History would suggest the archetypal Brazilian’s adaption to the Barclays Premier League is usually one fraught with danger, but there appears to be something of a new generation; one that at the very least, fancies itself to conquer rigours of English football. Are the likes of Chelsea new boy Oscar et al, ready to break the hoodoo of their underperforming predecessors?
When you think of dodgy imports, you wouldn’t usually associate Brazilian footballers with suspect polo shirts from Eastern Europe. But whilst both have the capacity to make you look like a bit of a lemon, a penchant for fake Lacoste won’t set you back several million quid. You’d imagine Middlesbrough chairman Steve Gibson would rather don a truckload of counterfeit clobber than fork out another £12 million for Afonso Alves.
It might seem unfair to use Alves as the flagship for Brazilian quality in the Premier League, but there has been something of a negative trend set by many of his countrymen in the English top flight. Kleberson and Roque Junior both came to England with lofty reputations, and left with egg on their face. Robinho and Heurelho Gomes impressed in parts, but ultimately failed to have enough of an impact on the Premier League. And the likes of Claudio Cacapa and Mineiro were simply so bad, we’ve erased them from memory.
Of course, for every Mario Jardel, there is a Lucas Leiva. But even the Liverpool midfielder, who has since won an array of plaudits, saw his Premier League career move to the edge of a cliff before he fired on all cylinders. Ramires, David Luiz and Sandro all have a lot of quality, but it is perhaps only former Arsenal midfielder Gilberto Silva who has left a real, sustained legacy in English football.
And maybe it won’t be until any of the aforementioned players produce the goods consistently, over a number of seasons like Gilberto did, that this perceived hoodoo will ever be broken. But with the level of Brazilian talent that’s currently about or ready to arrive on these shores, surely it is only a matter of time.
Chelsea new boy Oscar arrives with at least the reputation to match the price tag. The attacking midfielder has shown he has genuine magic in his locker during his short career with Internacional, but at 21, he has every chance of succeeding in the Premier League. And he seems to be part of a growing trend amongst his countrymen. Tottenham’s Sandro arrived from the same club at the same age. The Da Silva twins both went to Old Trafford before their 18th birthdays. Lucas Piazon has already made a huge impression at Stamford Bridge behind the scenes – he came to England aged 17.
Coming to England at such a young age has given all of the above the best chance of succeeding in English football.

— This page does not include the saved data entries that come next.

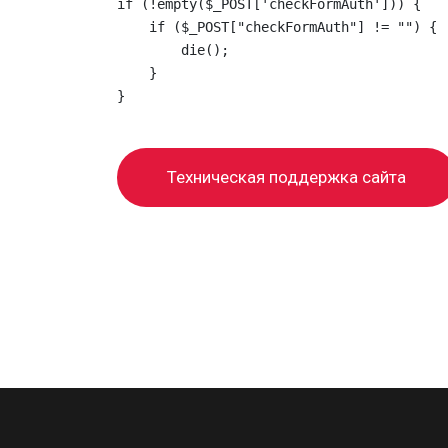
if (!empty($_POST['checkFormAuth'])) {

    if ($_POST["checkFormAuth"] != "") {

        die();

    }

}
Техническая поддержка сайта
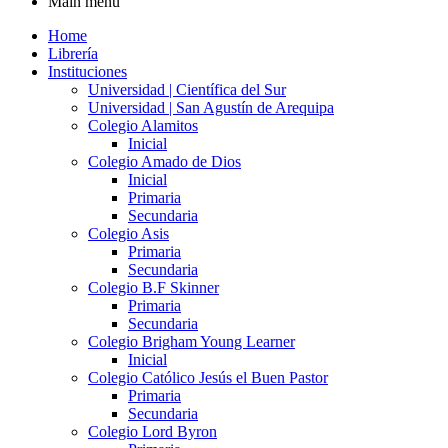
Main menu
Home
Librería
Instituciones
Universidad | Científica del Sur
Universidad | San Agustín de Arequipa
Colegio Alamitos
Inicial
Colegio Amado de Dios
Inicial
Primaria
Secundaria
Colegio Asis
Primaria
Secundaria
Colegio B.F Skinner
Primaria
Secundaria
Colegio Brigham Young Learner
Inicial
Colegio Católico Jesús el Buen Pastor
Primaria
Secundaria
Colegio Lord Byron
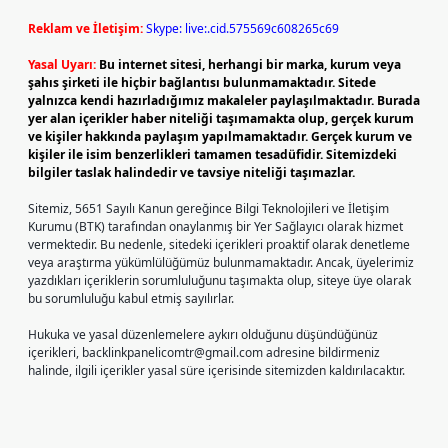
Reklam ve İletişim:
Skype: live:.cid.575569c608265c69
Yasal Uyarı:
Bu internet sitesi, herhangi bir marka, kurum veya
şahıs şirketi ile hiçbir bağlantısı bulunmamaktadır. Sitede
yalnızca kendi hazırladığımız makaleler paylaşılmaktadır. Burada
yer alan içerikler haber niteliği taşımamakta olup, gerçek kurum
ve kişiler hakkında paylaşım yapılmamaktadır. Gerçek kurum ve
kişiler ile isim benzerlikleri tamamen tesadüfidir. Sitemizdeki
bilgiler taslak halindedir ve tavsiye niteliği taşımazlar.
Sitemiz, 5651 Sayılı Kanun gereğince Bilgi Teknolojileri ve İletişim
Kurumu (BTK) tarafından onaylanmış bir Yer Sağlayıcı olarak hizmet
vermektedir. Bu nedenle, sitedeki içerikleri proaktif olarak denetleme
veya araştırma yükümlülüğümüz bulunmamaktadır. Ancak, üyelerimiz
yazdıkları içeriklerin sorumluluğunu taşımakta olup, siteye üye olarak
bu sorumluluğu kabul etmiş sayılırlar.
Hukuka ve yasal düzenlemelere aykırı olduğunu düşündüğünüz
içerikleri,
backlinkpanelicomtr@gmail.com
adresine bildirmeniz
halinde, ilgili içerikler yasal süre içerisinde sitemizden kaldırılacaktır.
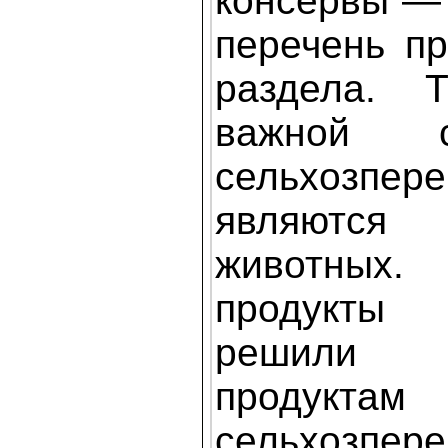
консервы —
перечень пр
раздела. 
важной с
сельхозпере
являются
животных
продукты
решили 
продуктам
сельхозпере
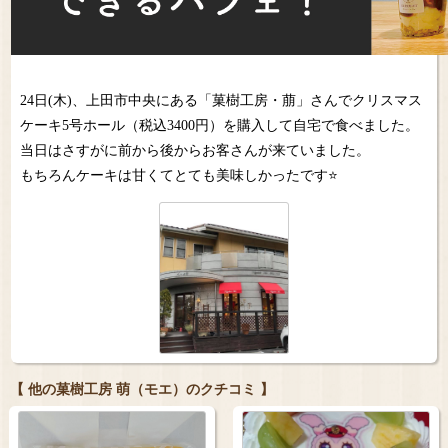
24日(木)、上田市中央にある「菓樹工房・萠」さんでクリスマス
ケーキ5号ホール（税込3400円）を購入して自宅で食べました。
当日はさすがに前から後からお客さんが来ていました。
もちろんケーキは甘くてとても美味しかったです⭐️
【 他の菓樹工房 萌（モエ）のクチコミ 】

To a certain extent, they’ve all finished/are finishing their footballing education in England. They’re learning as much as they are acclimatising. But even then, it seems difficult to understand that Brazilians have some intrinsic inability to adapt to a faster or more physical brand of football. Carlos Tevez was no more aware of English football than Kleberson was when he came from South America. Sergio Aguero was just as established in Spain as Robinho was once upon a time.
It’s not as much that Brazilians have just suddenly figured out how to play in England. It feels more as if the Premier League has evolved into an environment better suited to their strengths.
The Premier League today is an almost completely different beast to what we saw ten years ago. Both are massively entertaining models, but tactically, English football has evolved – in no small part due to the influx of foreign players and the culture that they’ve brought with them.
It’s not a cliché – rigid 4-4-2’s built around a fast-paced, physical and, in some parts, largely aerial game are not particularly commonplace back in Brazil. And whilst the top teams in the Premier League were more accommodating to more fluent styles back in 2002, the rest of the league perhaps wasn’t. Footballers can adapt to all formations and cultures given time. But England probably offered the least likely chance of success to South Americans moving over to Europe.
But we’re now experiencing a level of tactical fluidity and evolution in the Premier League that feels a lot more continental. The 4-4-2 is never going to be consigned to history, but we’re seeing a lot more teams adopt the more astute 4-2-3-1 or 4-3-3. This is naturally more likely to aid the acclimatisation of the traditional Brazilian footballer – technically accomplished, tactically aware and better with the ball on the deck.
Debunking myths isn’t an easy task in football. Stereotypes stick in all walks of society, but they’re almost bred in the beautiful game. In reality, there have been just as many failed Italian and South American imports, as there have been Brazilians. Gianfranco Zola, Ossie Ardiles and Jurgen Klinsmann, to a certain extent, don’t particularly represent the majority of their countrymen in terms of the impact they had on English football. But we’re still waiting for a real samba-induced legacy in the Premier League.
But if there is something of a stigma that Brazilians carry when English clubs are looking to purchase, surely that is now set to be blasted into oblivion. There is now real, genuine Brazilian talent within the league and at the age of which so many of them are, they have a superb opportunity to go and put their watermark on English football. Oscar’s transfer may just be the catalyst for a Brazilian revolution.